If we don't have these things then that does not mean our source does not contain historical information but it does mean we have no way of knowing if it does at all until we do the sorts of analysis Lemche and Niebuhr spoke of. In other words it cannot be used either way, either for or against.
If analysis of the document (necessarily by comparison with other evidence) does lead us to have some general idea of when and where it was produced and something about the kind of writing it is (genre) then it can be used as historical evidence. But all of this information may only allow us to validly use it as evidence for something of the beliefs, culture, ideas at the time of its author/audience. Its narrative contents cannot be used as "reports" of past events unless other criteria (mentioned above) are met.
I don't believe any of this is "hyperscepticism" (whatever that's supposed to mean).

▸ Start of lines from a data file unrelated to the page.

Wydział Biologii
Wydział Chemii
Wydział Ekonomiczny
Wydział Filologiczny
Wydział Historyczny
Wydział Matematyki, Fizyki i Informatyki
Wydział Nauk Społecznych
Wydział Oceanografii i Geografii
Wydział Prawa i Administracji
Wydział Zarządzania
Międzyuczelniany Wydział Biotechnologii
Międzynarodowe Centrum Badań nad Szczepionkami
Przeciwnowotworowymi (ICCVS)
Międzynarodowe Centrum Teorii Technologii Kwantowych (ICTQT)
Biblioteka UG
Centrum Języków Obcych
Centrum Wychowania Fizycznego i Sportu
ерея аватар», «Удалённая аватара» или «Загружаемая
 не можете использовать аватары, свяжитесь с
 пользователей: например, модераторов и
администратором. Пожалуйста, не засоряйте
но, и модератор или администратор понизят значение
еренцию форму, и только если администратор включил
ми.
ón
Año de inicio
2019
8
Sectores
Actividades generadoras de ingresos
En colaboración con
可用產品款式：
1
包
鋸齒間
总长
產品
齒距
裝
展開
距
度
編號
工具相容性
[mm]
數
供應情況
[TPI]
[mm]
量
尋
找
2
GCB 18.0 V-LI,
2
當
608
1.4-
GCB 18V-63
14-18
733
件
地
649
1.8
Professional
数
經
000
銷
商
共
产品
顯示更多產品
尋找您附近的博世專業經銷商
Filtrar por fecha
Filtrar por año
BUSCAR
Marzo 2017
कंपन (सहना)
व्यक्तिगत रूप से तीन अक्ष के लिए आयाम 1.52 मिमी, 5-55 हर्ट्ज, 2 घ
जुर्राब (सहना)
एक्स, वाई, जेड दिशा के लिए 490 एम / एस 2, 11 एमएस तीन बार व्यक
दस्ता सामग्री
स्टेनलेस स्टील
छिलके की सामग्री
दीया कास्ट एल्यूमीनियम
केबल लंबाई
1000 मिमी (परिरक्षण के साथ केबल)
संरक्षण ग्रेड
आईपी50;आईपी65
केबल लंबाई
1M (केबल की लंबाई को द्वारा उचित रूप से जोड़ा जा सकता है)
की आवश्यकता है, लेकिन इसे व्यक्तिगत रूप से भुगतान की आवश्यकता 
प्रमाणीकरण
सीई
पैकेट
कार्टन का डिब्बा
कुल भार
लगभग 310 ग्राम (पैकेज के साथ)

It's how historians generally treat their sources routinely. Maybe that's the problem: they do so so routinely that the method is taken for granted and rarely spelled out and is thus easily forgotten and overlooked. Since it seems that historians just intuitively know what narratives to treat as sources for past events, it appears that when it comes to a history so embedded in our cultural consciousness as Christian origins that would-be "historians" simply assume their major documents are also intuitively "historical sources". Michael Grant is a classic example of this error. When he came to writing about Christian history he jettisoned all the taken-for-granted methods of historians and embraced
in toto the assumptions and methods of the theologians.
In their more reflective moments theologians know this fallacy. Sanders, Allison and Davies have all conceded that their starting point for their study of a historical Jesus is necessarily based on a circular argument: in short, the gospels tell us Jesus was X and we know this because Jesus was X and the Gospels confirm this.
Back to the OP and the best case for historicity ----
A best case in my view would understand the fundamentals of how (nonbiblical) historians (at least ideally) treat their sources. They would not make unsupportable or circular assumptions about them. The best case would not rest on invalid treatment of sources. It would seek to explain the sources we have given what we know (or don't know) of their literary character and provenance.
Bizarre as it would seem to many here, that would mean that someone like John Spong poses one form of a "best case" argument by declaring that only a truly great individual could have inspired virtually completely mythical tales. In fact that's a thesis that could seriously be investigated.
"Memory theory" is a new thing now that is trying to uncover what we can most closely consider historical about Jesus. But as it is being applied today by LeDonne and Keith and others it is still based on the logically flawed criteria of embarrassment. LeDonne still appeals to those criteria as his starting point.
A best case scenario might attempt to apply memory theory to the literary evidence without any assumptions that need to be supported by logically fallacious criteria. I imagine this sort of inquiry would overlap with the one above.